Tips to handle Kubernetes persistent volume claims (PVC)

To get the most from PVCs in Kubernetes, consider the following best practices:

  • Use storage limits: You can define a LimitRange that restricts how much storage a PVC is allowed to request. This is useful for preventing PVCs from hogging more storage resources than they need. It can also help prevent Kubernetes disk pressure, which occurs when nodes run short on available storage. 
  • Back up PVC data: Kubernetes persistent volumes store data persistently, but they don't guarantee data won't be lost in the event that the underlying storage system is corrupted, goes offline, or is otherwise disrupted. For this reason, it's a best practice to back up PVC data to external storage.
  • Use dynamic provisioners where possible: While static provisioning is useful for simple PVC scenarios, dynamic provisioning is, on the whole, a more scalable and efficient way to manage storage resources.
  • Consider QoS definitions: PVC requests can include a Quality of Service (QoS) parameter, which defines performance criteria (like throughput or latency) that a storage volume should meet.

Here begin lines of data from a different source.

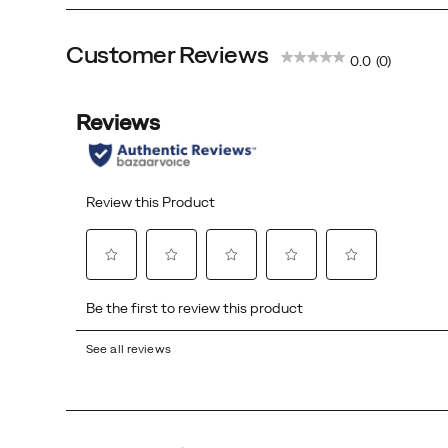
Customer Reviews
0.0
(0)
See all reviews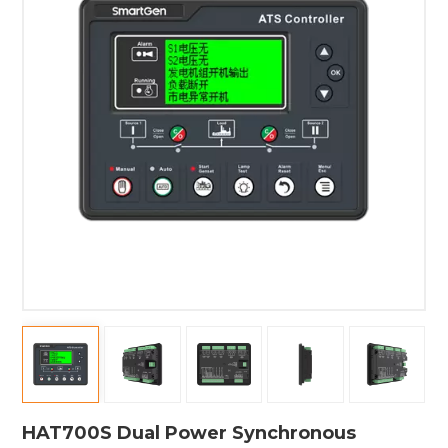
HAT700S Dual Power Synchronous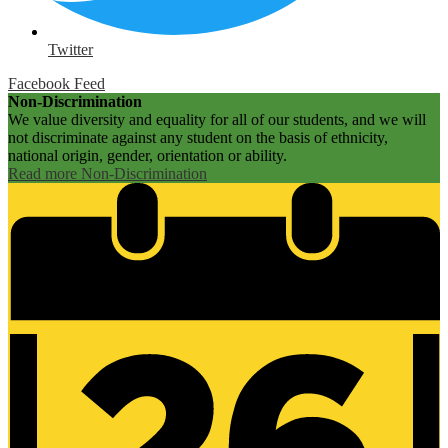
Twitter
Facebook Feed
Non-Discrimination
We value diversity and equality for all of our students, and we will
not discriminate against any student on the basis of ethnicity,
national origin, gender, orientation or ability.
Read more Non-Discrimination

This is useful in situations where you want to use a certain type of storage (like SSD).

Handling Kubernetes PVC with groundcover

As a Kubernetes monitoring and observability platform, groundcover doesn't help you create Kubernetes persistent volumes or persistent volume claims. It does, however, provide the insights you need to troubleshoot issues related to persistent volumes and PVCs – like storage that fails to mount or pods that can't use a PVC because they're stuck in a restart loop.

When something goes wrong with a PVC, you can count on groundcover to provide the context necessary to troubleshoot the issue quickly.

Getting more from Kubernetes with PVCs

Managing storage resources in Kubernetes is more complicated than managing storage for traditional applications, which can write directly to local server file systems or network file systems. But with a little help from PVCs, you can provide storage resources to Kubernetes workloads, too, making it possible to run stateless applications with abandon. You just need to learn the steps for provisioning persistent volumes and PVCs, and troubleshooting them when matters go awry.